Figure understanding tasks:
- - -
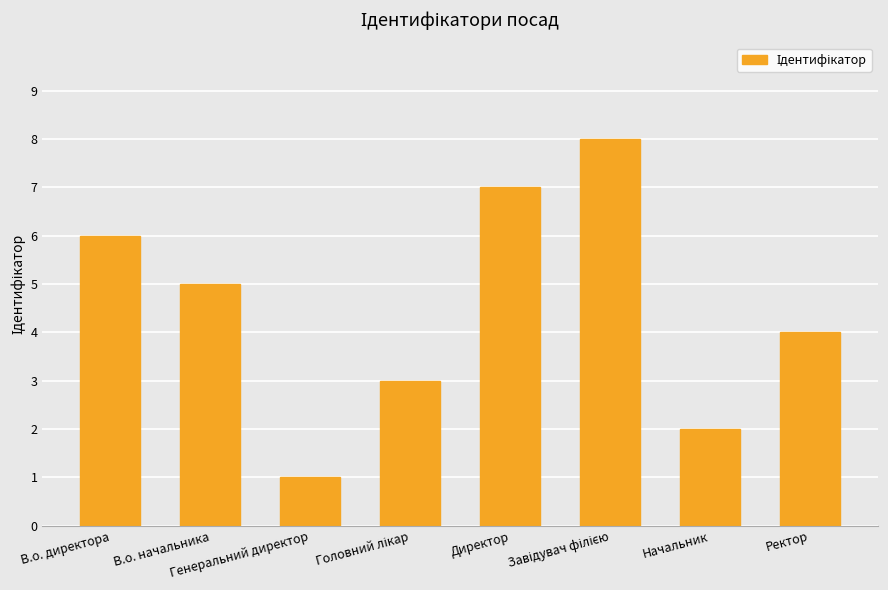

Reading left to right, what are all the values shown in this chart?

6	5	1	3	7	8	2	4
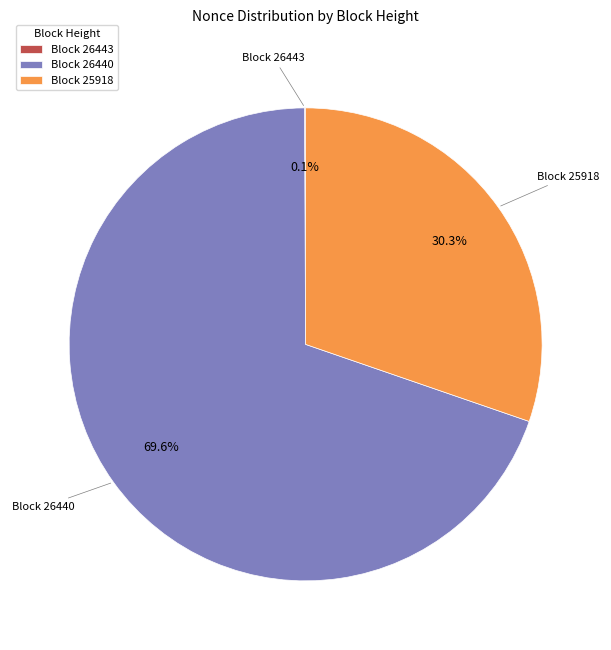

What portion of the pie excludes Block 26440?

30.4%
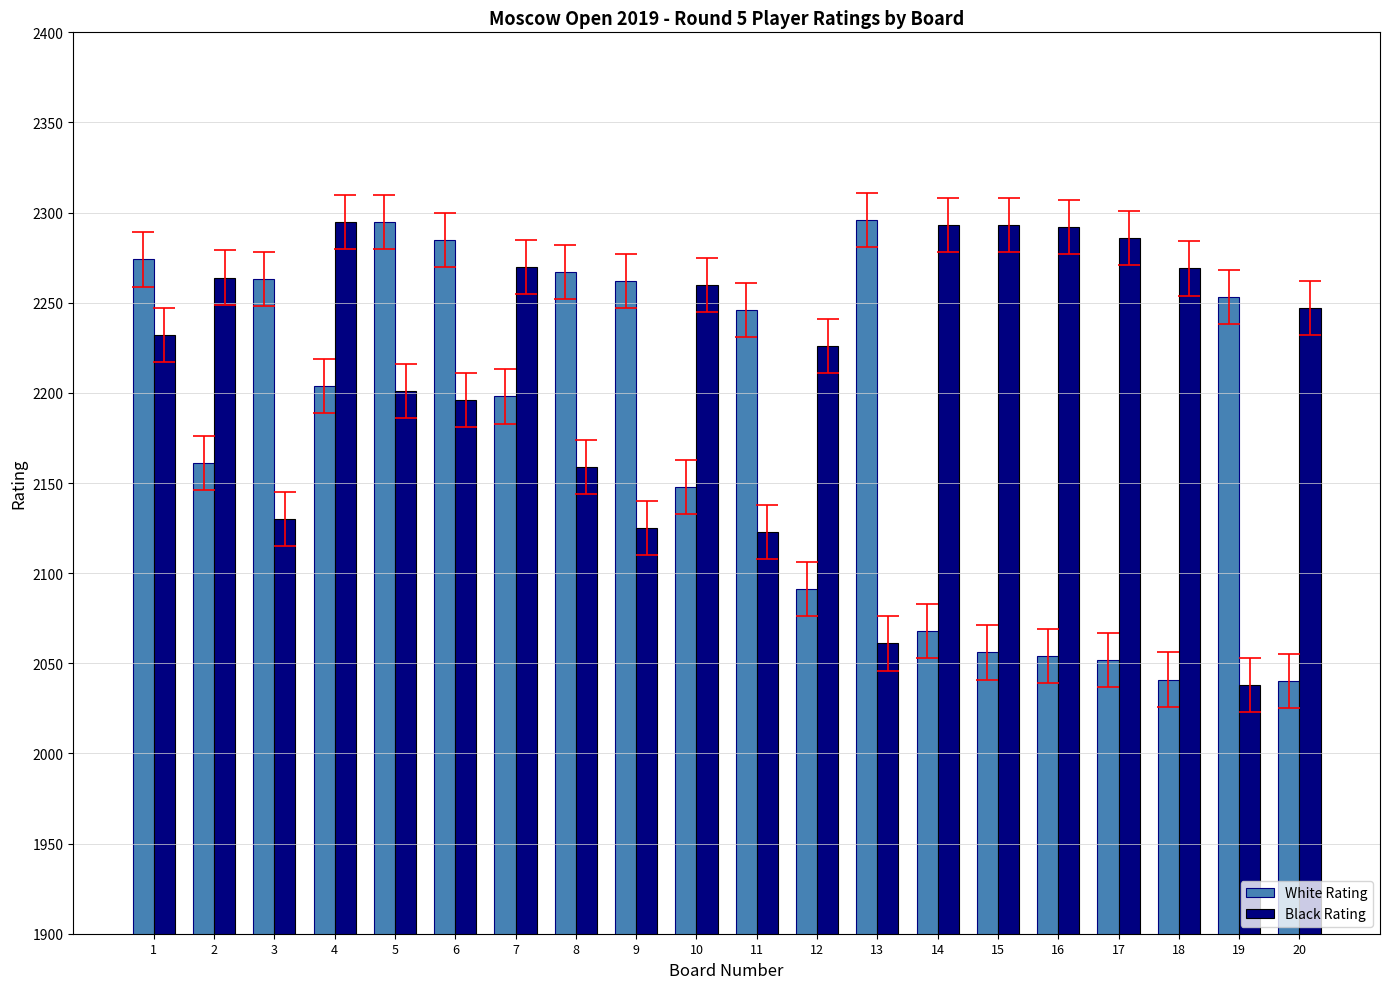

What is the difference between the highest and lowest values at 19?

215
- - -
▶ [Work task]:
Copy out the records word for word, starting at the line that contains "What is the" and continuing through the end of the records.

▶ [Answer box]:
What is the difference between the highest and lowest values at 19?

215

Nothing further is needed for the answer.